Your assignment – Pick out each line of the records below that contains the word "largest" and copy those lines in full.

** Material provided follows **

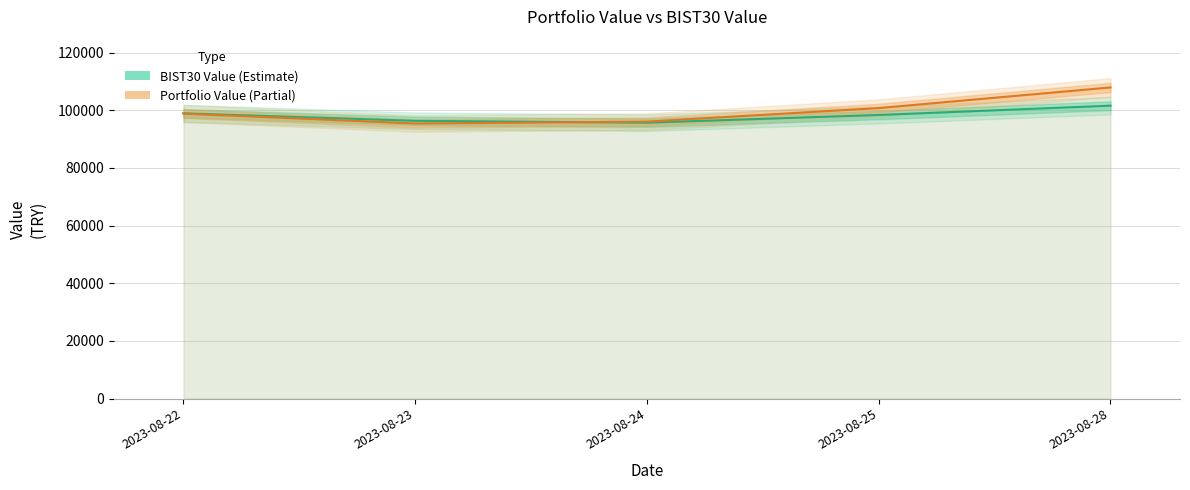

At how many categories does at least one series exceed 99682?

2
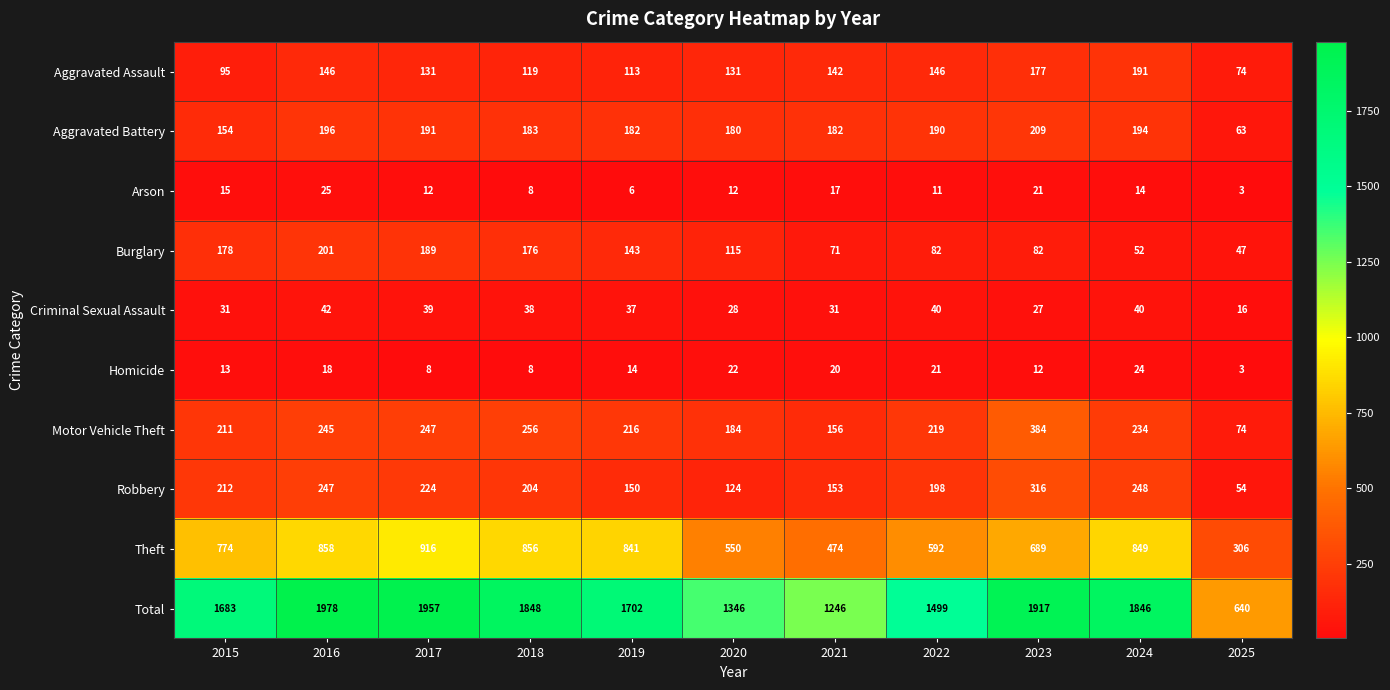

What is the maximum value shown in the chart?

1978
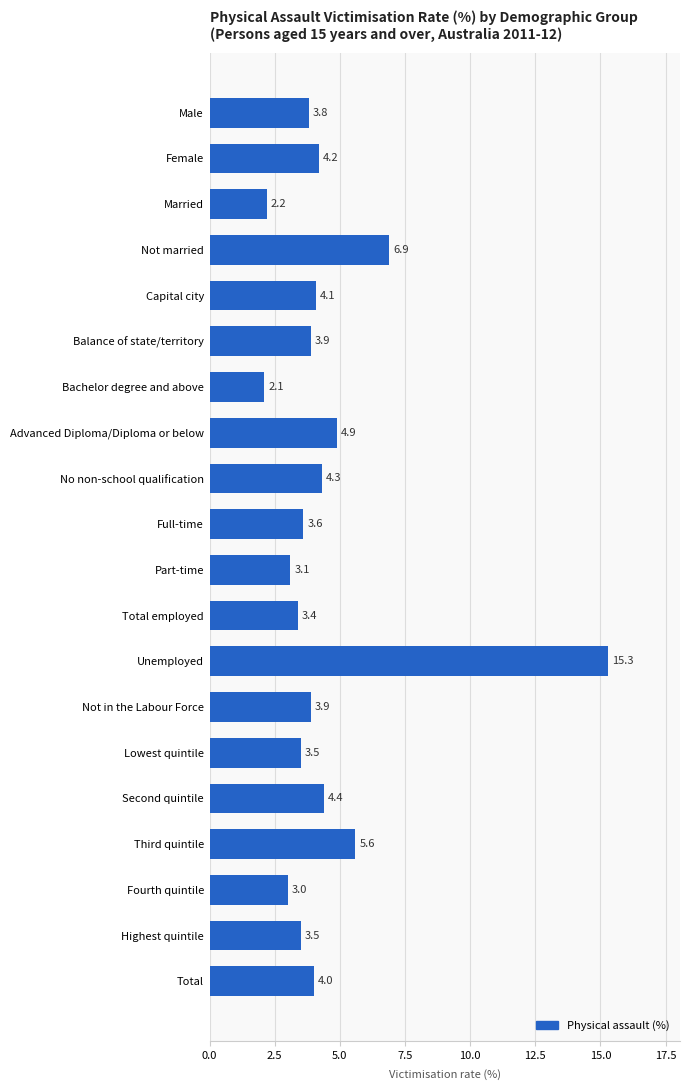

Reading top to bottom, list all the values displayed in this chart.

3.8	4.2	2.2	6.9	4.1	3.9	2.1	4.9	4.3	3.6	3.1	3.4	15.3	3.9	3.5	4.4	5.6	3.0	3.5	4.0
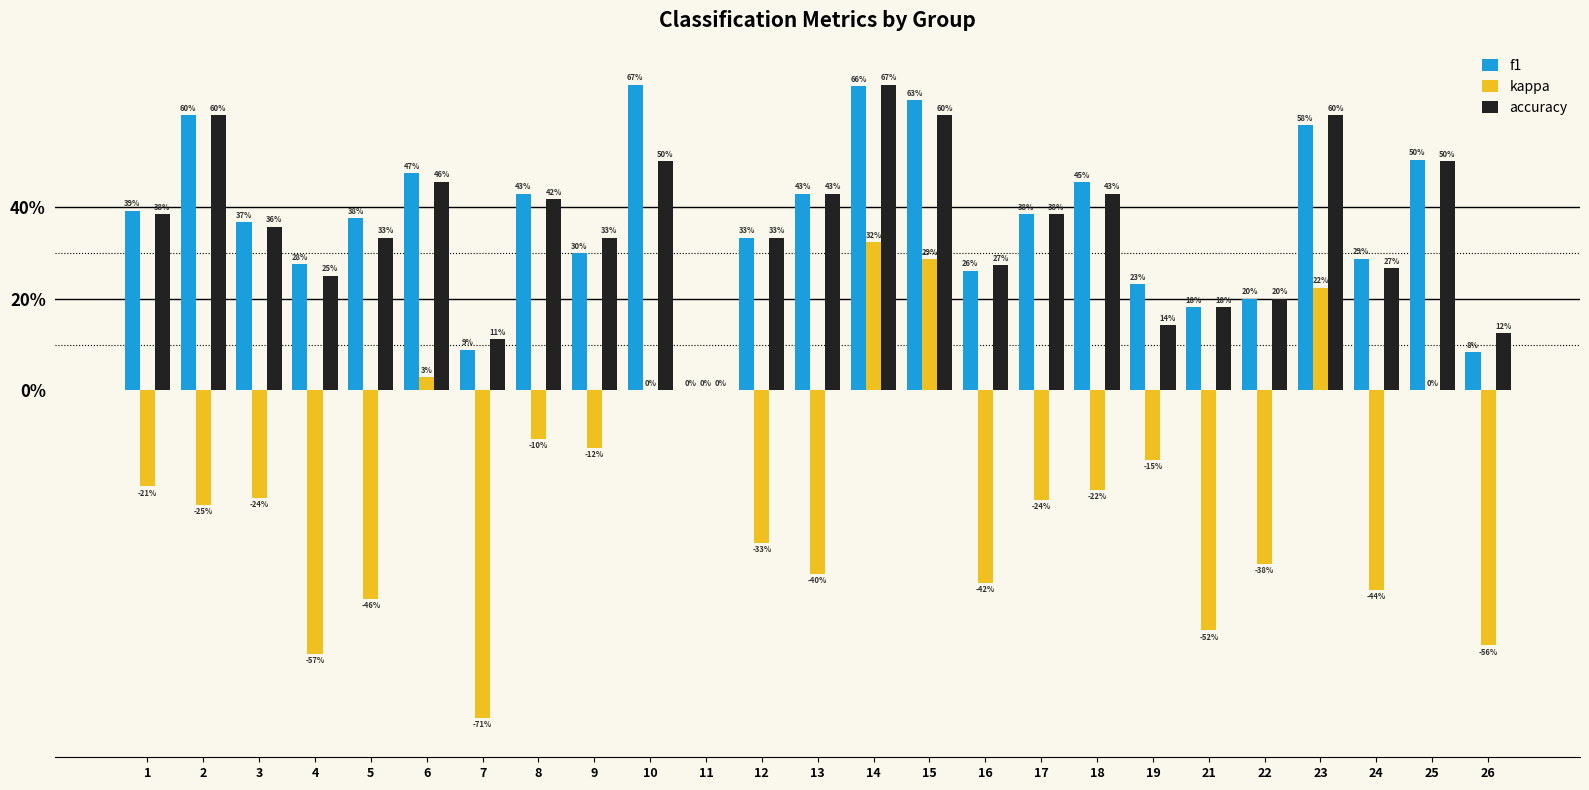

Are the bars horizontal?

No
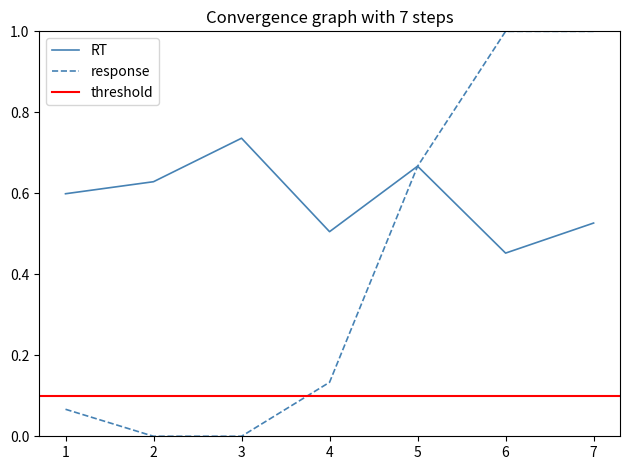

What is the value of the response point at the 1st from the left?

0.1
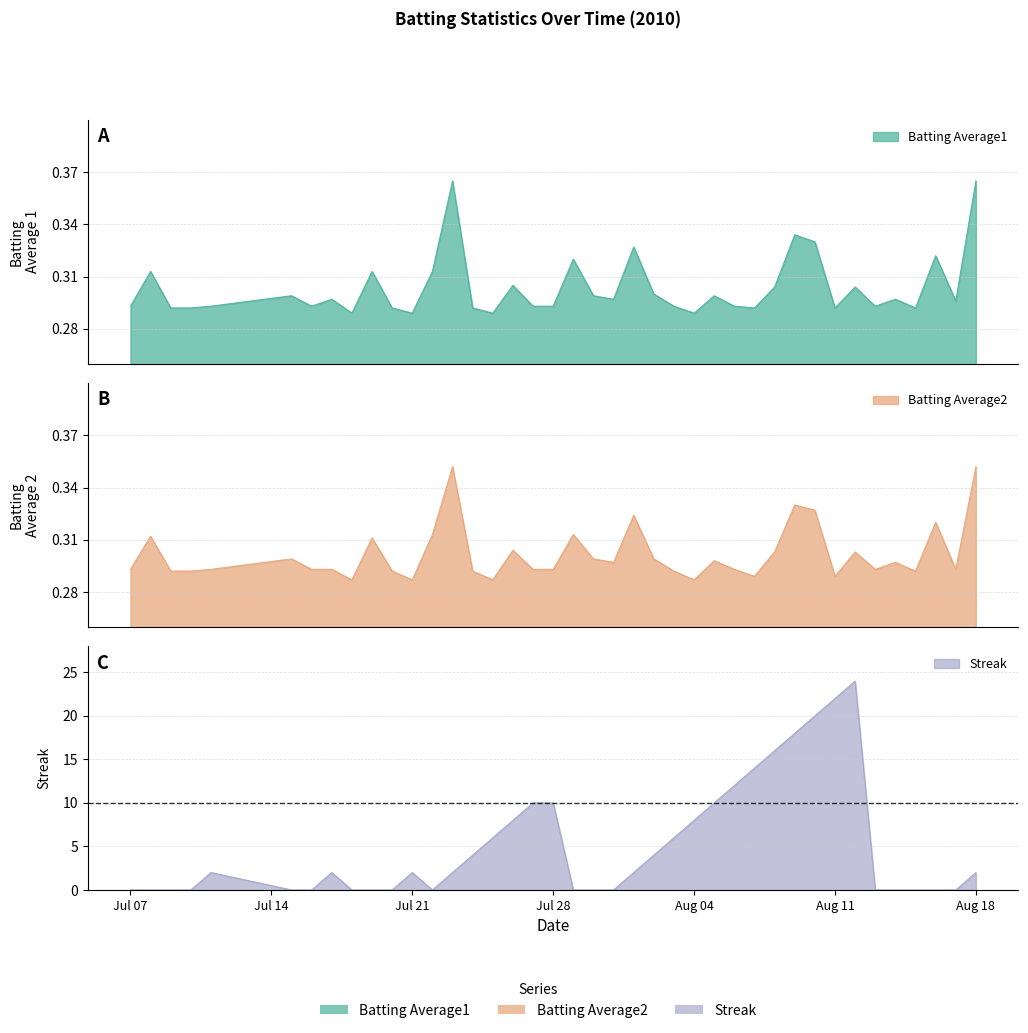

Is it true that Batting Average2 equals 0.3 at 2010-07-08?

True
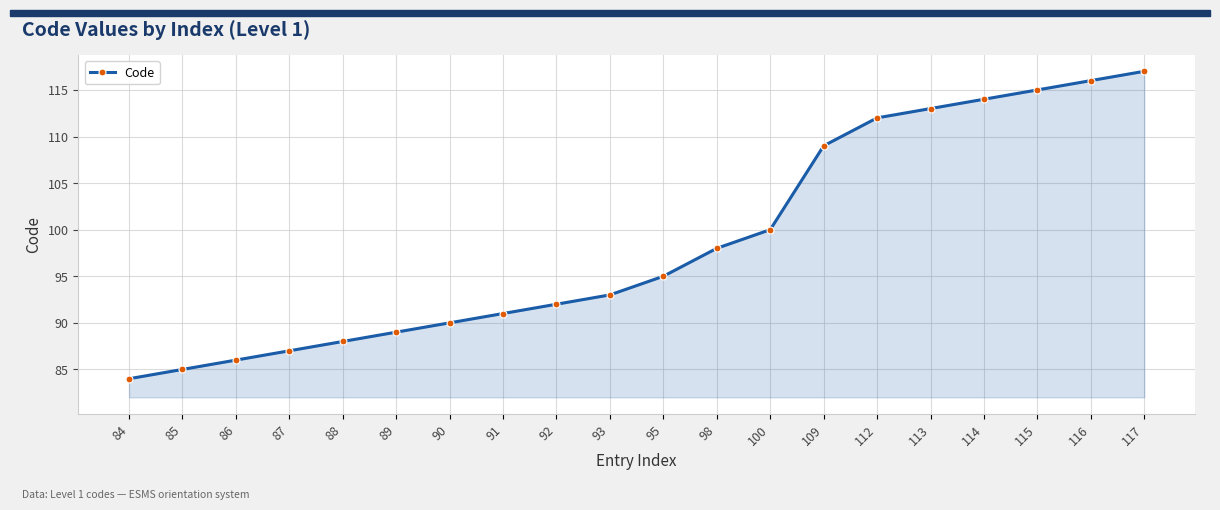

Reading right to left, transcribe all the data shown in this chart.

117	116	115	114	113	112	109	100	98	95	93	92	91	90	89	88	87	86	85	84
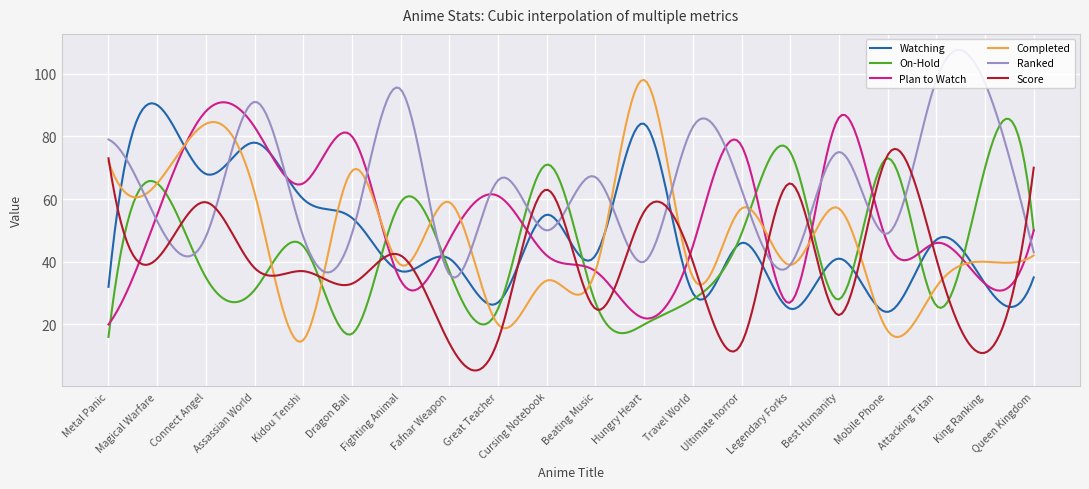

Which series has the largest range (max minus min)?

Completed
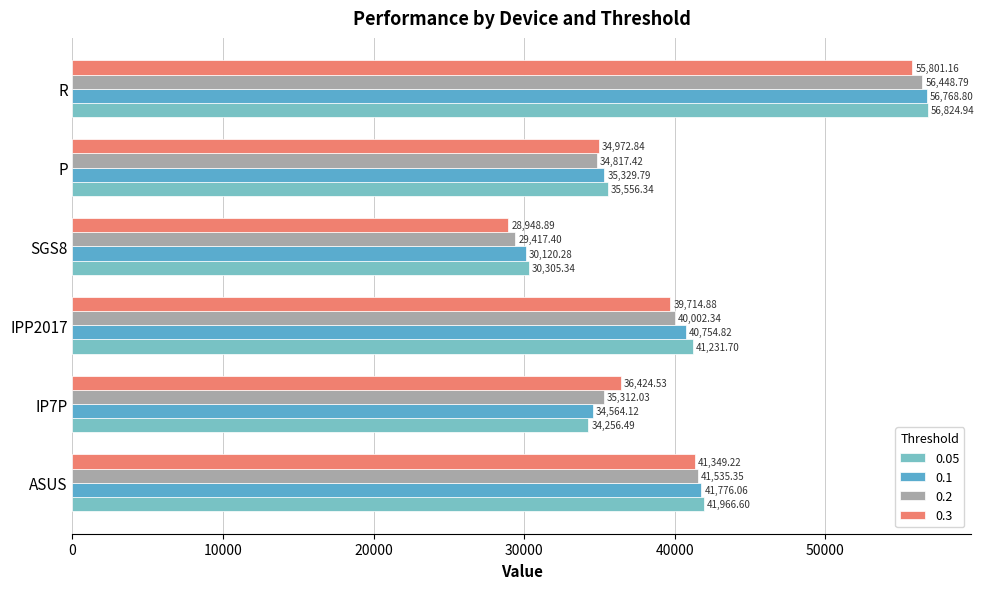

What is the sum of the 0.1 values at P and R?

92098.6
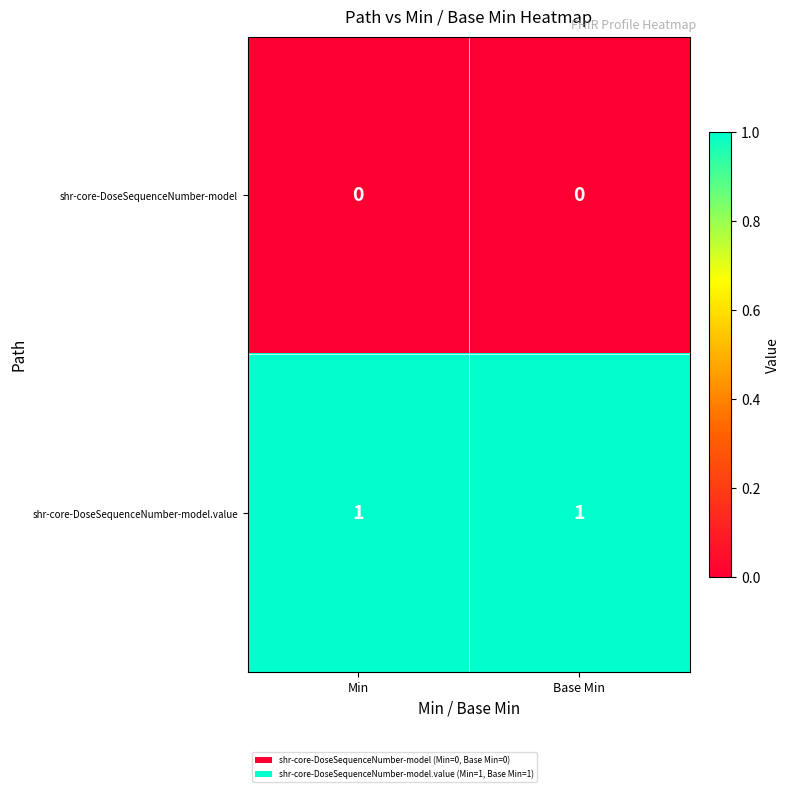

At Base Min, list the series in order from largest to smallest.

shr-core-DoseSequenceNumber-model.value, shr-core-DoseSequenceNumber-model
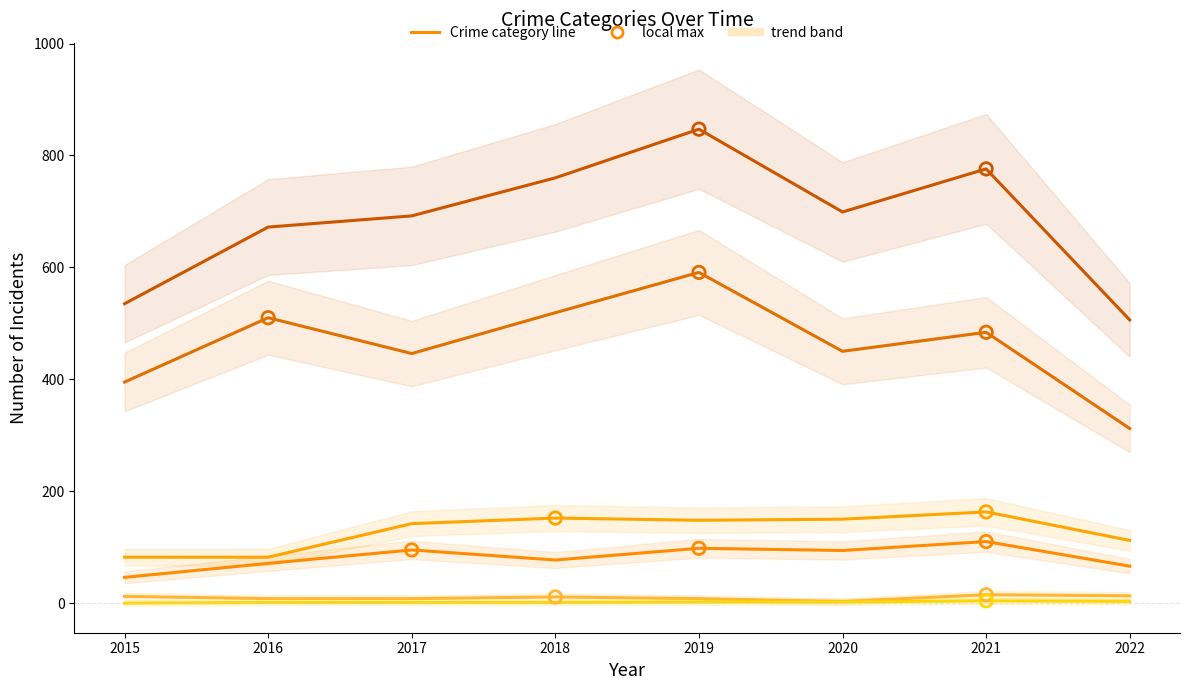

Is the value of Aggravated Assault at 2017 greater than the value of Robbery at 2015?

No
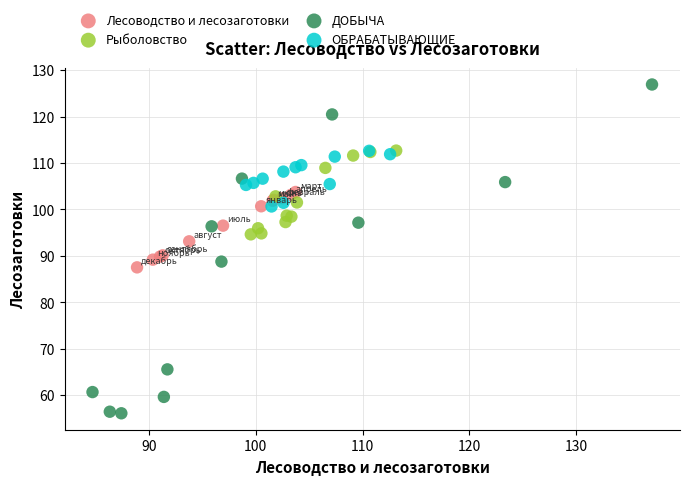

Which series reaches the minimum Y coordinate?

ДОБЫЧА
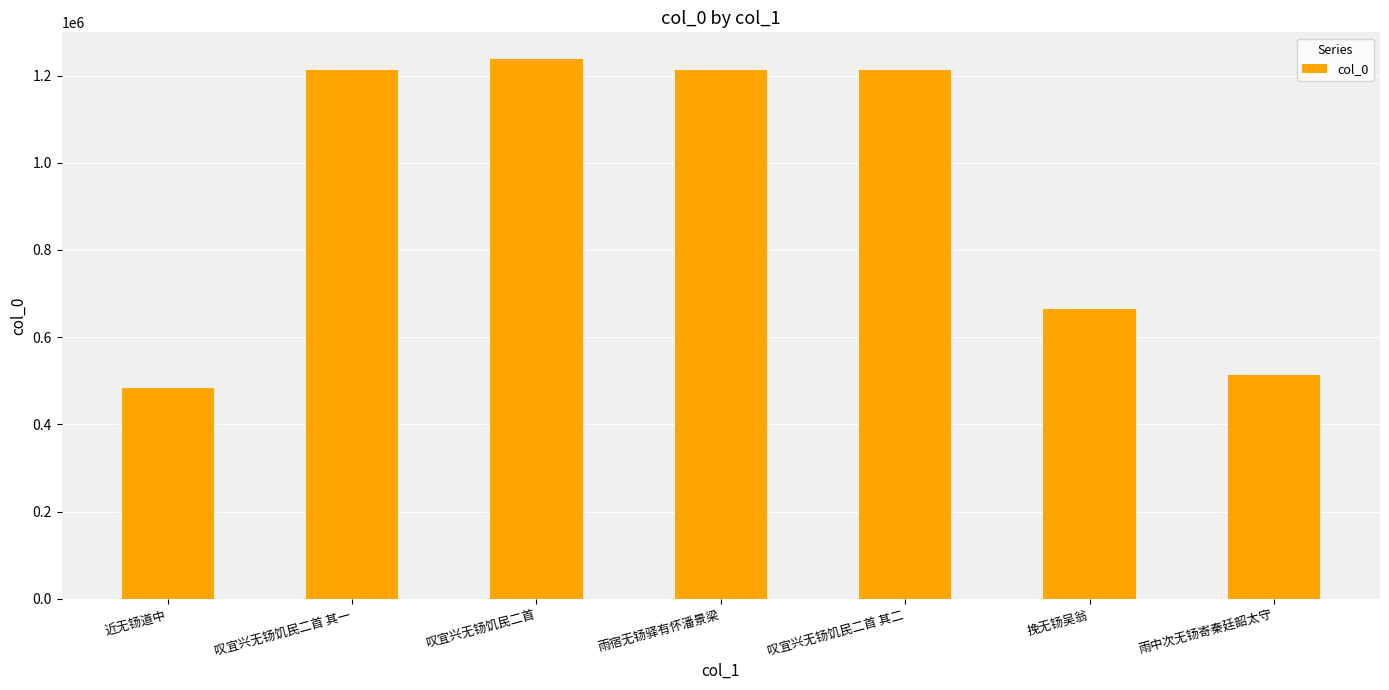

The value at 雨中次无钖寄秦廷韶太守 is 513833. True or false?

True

** End of Material provided **

Exercise solution –
Which series has the largest range (max minus min)?
At Base Min, list the series in order from largest to smallest.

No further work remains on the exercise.